A few years ago, I read a book by Elizabeth Gilbert about marriage. She had resisted getting married for a number of years, but had finally changed her mind. She wanted to know about the history of marriage, so she started doing research. What she found — and what really struck me — was that marriage pre-dates Christianity by centuries. It came about because people needed to commit to taking care of each other and their children in very rugged circumstances. Somebody had to hunt; somebody had to gather; somebody had to make sure the kids didn’t starve. It was often an agreement between families to consolidate land holdings and resources. Sometimes it was to distribute wealth or, for that matter, genes. It was a contract that didn’t have anything to do with any religious affiliation. Until, one day, it did.

Years ago I helped make a documentary with the local Catholic archdiocese at the Vatican in Rome. One of the priests assigned to help us told us something that really stuck with me.
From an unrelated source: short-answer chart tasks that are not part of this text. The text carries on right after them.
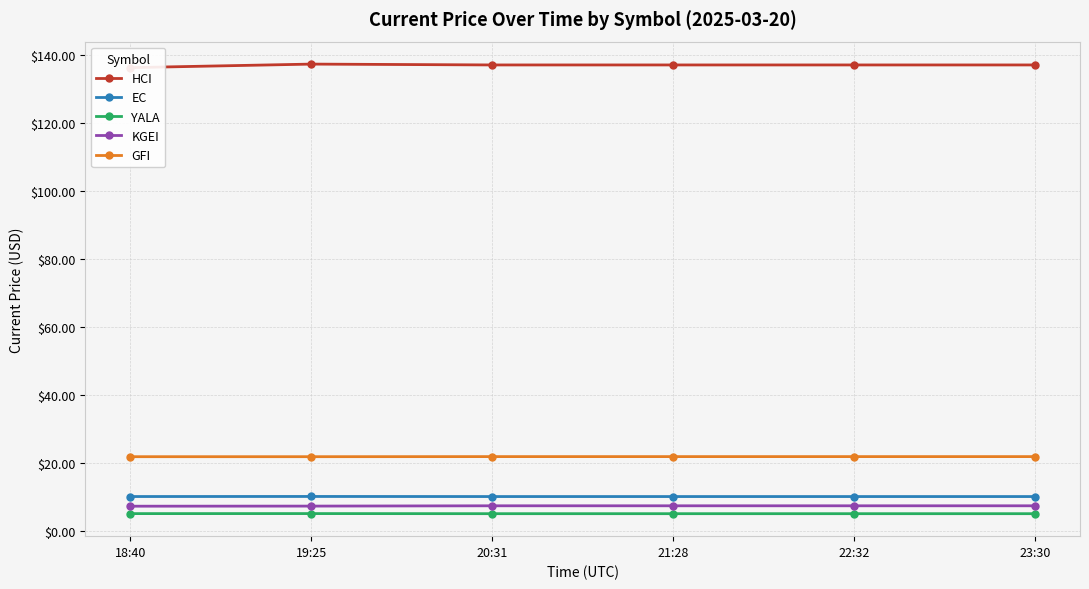

What position from the right is 18:40?

6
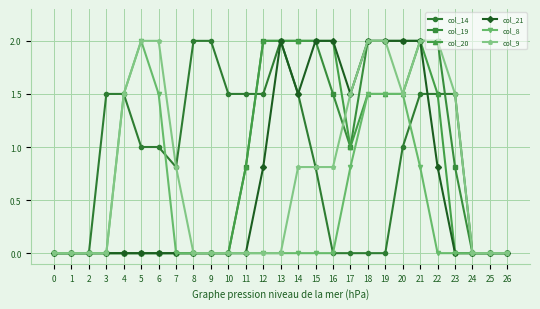

What is the spread (max minus min) of values at 6?

2.0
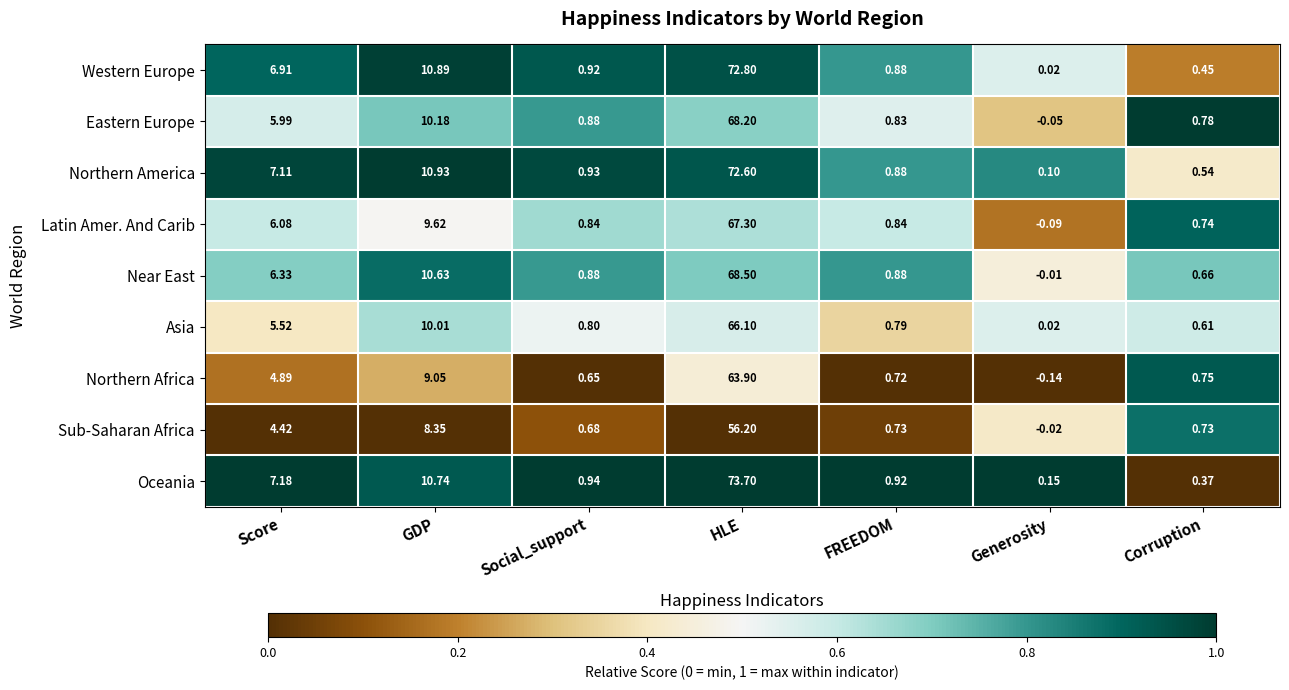

At which category is the sum across all series the highest?

HLE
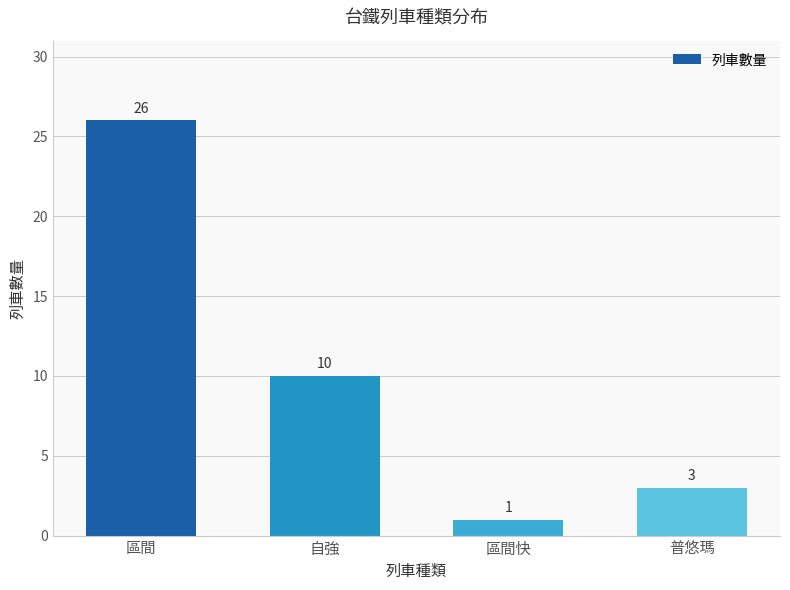

Rank the categories by value from highest to lowest.

區間, 自強, 普悠瑪, 區間快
He said that a pope (I forget which one — it was centuries ago) decided that priests and their large families were bleeding the church of its wealth. So, in his infallible way, he declared that priests could no longer marry. I have yet to meet a Catholic who knows that little fact. It wasn’t “God” who decided priests couldn’t marry, it was a pope who wanted to secure the church’s riches in perpetuity.

So when I hear people cite “God’s Law” when it comes to marriage, I wonder what history book they’re reading.

One more thing. I find it so interesting that young people I talk to find the issue of same-sex marriage a non-issue. Somehow they know that the freedom to love who we love should trump man-made rules that are, frankly, obsolete. If that lady in Kentucky doesn’t believe in same-sex marriage, she doesn’t have to attend a wedding. But since it’s American taxpayers who employ her,  she does have to obey the law. And what a hard fought law it is: one that is intended to respect family values and fight against discrimination.